“Sbarchiamo sulla Luna e atterriamo su Marte, eppure fatichiamo ancora a riconoscere l’altra metà del nostro mondo. Una metà fatta di donne, di madri e di lavoratrici che lottano per rivendicare la libertà sul proprio corpo, la dignità come persone e come professioniste, nonché l’importanza della propria funzione sociale. Non sarà una mimosa a salvarci né una panchina rossa, se a tutti questi benemeriti simboli non si farà corrispondere un netto e radicale cambiamento culturale e politico. E dico culturale e politico perché, alle volte, la mera, seppure indispensabile, affermazione della ‘parità di genere’ non è affatto sufficiente a sovvertire l’effettiva disparità di genere con cui conviviamo da secoli”.
Lo sostiene la consigliera regionale del M5s, Carmela Carlucci che aggiunge: “Non basta dichiarare la parità perché essa, di fatto, si realizzi. Bisogna investire affinché si determinino le condizioni socio-economiche in grado di far emancipare realmente le donne dalla propria condizione di subalternità. Non può esistere parità laddove non esistono indipendenza economica né pari opportunità lavorative. E una donna, oggi, è ancora costretta a scegliere tra il ruolo di madre e quello di lavoratrice, come se il ruolo di madre non fosse già, di per sé, una occupazione. Un’occupazione che, per di più, coincide con una essenziale funzione sociale, ossia quella di far nascere, crescere ed educare i cittadini di domani. Tutto questo non è dovuto. Tutto questo va riconosciuto, anche economicamente”.

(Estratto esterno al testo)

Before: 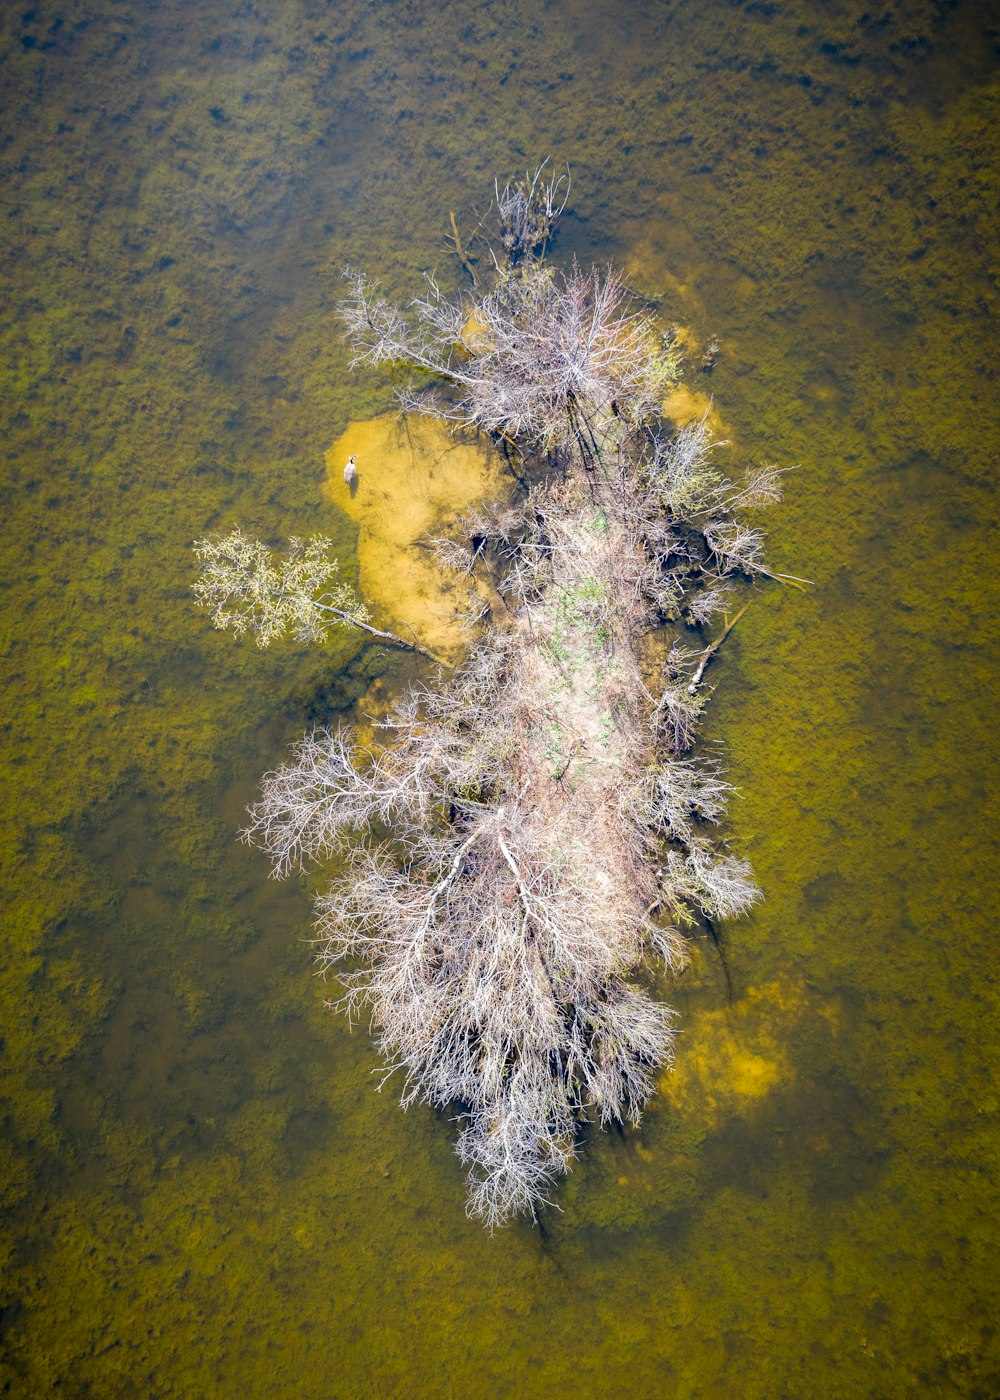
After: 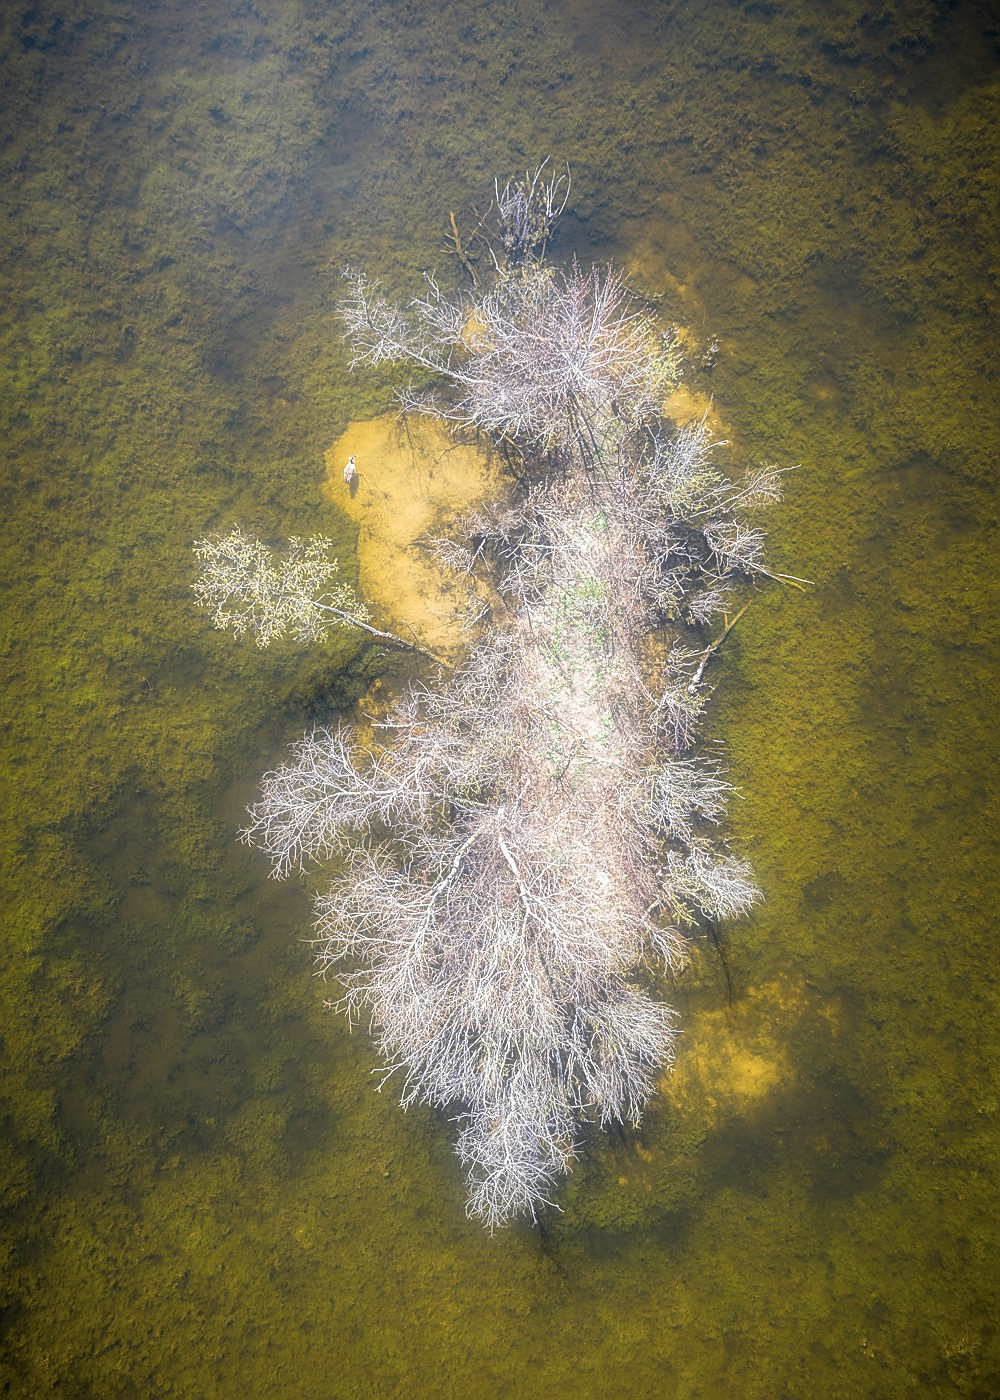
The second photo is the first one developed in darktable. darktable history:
soften: size 60.24%, saturation 65.46%, brightness 0.506 EV, mix 25.7%
sharpen: radius 1.4, amount 1.25, threshold 0.7
local contrast: on, module defaults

“E invece – dice – la realtà in cui viviamo è quella di migliaia di donne costrette a rinunciare o a nascondere la propria maternità nella speranza di superare un colloquio di lavoro; di migliaia di donne costrette ad alzarsi alle quattro del mattino per andare al lavoro, ma solo dopo aver preparato il cibo per tutti e assicurato una merenda negli zaini dei propri figli; di centinaia di donne costrette a subire violenze domestiche perché economicamente dipendenti dal proprio aguzzino; di migliaia di donne che, dopo aver dedicato la propria vita ai figli, accudiscono, nell’ombra, genitori e nonni; di migliaia di donne costrette dalla fame ad abbandonare le proprie famiglie e i propri paesi di origine per accudire i ‘nostri anziani’, ovviamente, spesso, sottopagate e senza alcuna tutela”.